Myth: Instead of transferring and assigning structured settlement payments in a secondary market transaction, a payee should get a bank loan and use the structured settlement payments as collateral.
Reality: Some payees do not have good credit and/or desire not to incur additional debt. Moreover, a secured bank loan, where the structured settlement payments are used as collateral for the loan, is considered a “transfer” under a Transfer Statute, which means that the bank making the loan (the transferee) must secure court approval of the bank loan. Commercial banks simply will not incur the expense of seeking court approval in order to gain the privilege of making a loan. Banking regulators have been reluctant to allow these types of assets to be acquired by commercial banks and/or used as collateral for loans, due to liquidity and regulatory concerns. Structured settlement transfers may involve the transfer and assignment of periodic lump sum payments and/or monthly payments that do not commence for several years. Sporadic and delayed loan payments are not conducive to bank lending.

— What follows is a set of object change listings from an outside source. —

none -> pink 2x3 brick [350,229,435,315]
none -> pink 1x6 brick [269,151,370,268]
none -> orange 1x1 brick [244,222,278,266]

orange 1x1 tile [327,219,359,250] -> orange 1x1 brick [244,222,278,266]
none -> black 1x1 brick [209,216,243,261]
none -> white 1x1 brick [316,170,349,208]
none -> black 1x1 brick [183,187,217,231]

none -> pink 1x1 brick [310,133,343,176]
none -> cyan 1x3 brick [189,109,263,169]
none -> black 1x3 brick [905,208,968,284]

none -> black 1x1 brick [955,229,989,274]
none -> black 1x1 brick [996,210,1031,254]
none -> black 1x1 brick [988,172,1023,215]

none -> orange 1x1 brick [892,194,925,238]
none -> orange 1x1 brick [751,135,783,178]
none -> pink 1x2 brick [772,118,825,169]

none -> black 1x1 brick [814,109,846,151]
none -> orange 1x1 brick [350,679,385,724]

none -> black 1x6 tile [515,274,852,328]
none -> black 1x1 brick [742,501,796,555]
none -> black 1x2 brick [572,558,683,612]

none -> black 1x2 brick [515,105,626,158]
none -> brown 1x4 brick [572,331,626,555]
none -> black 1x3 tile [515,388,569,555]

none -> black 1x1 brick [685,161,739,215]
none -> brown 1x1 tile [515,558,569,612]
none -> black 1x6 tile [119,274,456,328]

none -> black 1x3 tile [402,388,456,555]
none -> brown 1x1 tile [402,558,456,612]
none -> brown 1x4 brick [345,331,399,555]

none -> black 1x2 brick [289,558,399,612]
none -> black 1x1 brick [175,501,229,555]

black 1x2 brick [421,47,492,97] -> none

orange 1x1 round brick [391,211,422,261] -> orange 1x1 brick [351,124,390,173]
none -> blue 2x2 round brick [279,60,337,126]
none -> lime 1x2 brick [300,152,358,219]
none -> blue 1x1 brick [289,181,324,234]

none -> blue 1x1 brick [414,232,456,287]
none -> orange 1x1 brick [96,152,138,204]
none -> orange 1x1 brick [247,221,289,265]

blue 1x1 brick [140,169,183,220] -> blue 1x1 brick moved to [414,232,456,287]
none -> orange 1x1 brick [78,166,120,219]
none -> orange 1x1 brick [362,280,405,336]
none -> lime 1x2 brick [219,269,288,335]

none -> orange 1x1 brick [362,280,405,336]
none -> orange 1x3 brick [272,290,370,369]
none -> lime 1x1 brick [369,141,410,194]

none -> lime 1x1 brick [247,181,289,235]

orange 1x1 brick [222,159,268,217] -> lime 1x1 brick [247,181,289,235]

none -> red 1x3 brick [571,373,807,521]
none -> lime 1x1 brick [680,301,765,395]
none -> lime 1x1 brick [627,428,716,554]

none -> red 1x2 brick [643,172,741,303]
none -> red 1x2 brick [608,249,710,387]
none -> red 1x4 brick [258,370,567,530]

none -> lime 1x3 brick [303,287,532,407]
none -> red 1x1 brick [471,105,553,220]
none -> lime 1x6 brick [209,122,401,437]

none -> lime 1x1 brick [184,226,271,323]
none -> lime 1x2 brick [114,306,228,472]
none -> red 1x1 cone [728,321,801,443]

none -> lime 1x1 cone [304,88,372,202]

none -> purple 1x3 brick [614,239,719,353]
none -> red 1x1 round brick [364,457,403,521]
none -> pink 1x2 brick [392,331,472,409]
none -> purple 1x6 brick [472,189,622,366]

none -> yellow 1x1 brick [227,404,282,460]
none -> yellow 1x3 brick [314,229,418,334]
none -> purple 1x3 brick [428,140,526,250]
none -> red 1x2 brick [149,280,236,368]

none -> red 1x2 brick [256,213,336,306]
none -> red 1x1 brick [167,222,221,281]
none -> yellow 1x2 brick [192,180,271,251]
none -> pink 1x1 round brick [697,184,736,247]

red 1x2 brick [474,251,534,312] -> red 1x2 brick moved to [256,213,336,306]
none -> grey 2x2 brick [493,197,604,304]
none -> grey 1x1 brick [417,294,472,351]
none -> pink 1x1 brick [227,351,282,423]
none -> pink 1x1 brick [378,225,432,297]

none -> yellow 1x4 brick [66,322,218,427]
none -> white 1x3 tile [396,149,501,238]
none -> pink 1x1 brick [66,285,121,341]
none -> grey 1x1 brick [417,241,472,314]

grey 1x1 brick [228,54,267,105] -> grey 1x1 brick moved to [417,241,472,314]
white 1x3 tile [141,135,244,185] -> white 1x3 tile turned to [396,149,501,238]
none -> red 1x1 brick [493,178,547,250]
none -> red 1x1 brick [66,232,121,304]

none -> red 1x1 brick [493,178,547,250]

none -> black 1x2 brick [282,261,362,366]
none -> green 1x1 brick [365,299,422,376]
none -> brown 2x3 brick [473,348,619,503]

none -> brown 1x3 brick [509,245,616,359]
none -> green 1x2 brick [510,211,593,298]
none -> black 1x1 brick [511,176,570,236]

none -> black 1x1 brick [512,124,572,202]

In short, bank loans are NOT viable options for structured settlement payees.
Myth: Funding companies make enormous, risk-free profits on these transfers.
Reality: All transactions must be court-approved. If a court declines to approve a transaction, then the funding company earns no profit at all. Moreover, by the time the transaction is considered by the court, the payee the funding company has already incurred all of the costs and overhead relative to the transaction. So, if a transaction is not approved by the court, not only does the funding company not make a profit on the transaction, but in fact the funding company suffers a significant loss on the transaction. Funding companies have a strong incentive to present the best possible transaction they can to the court for approval, otherwise the deal is a loss for the funding company. The cost of funds for funding companies acquiring structured settlement payments varies.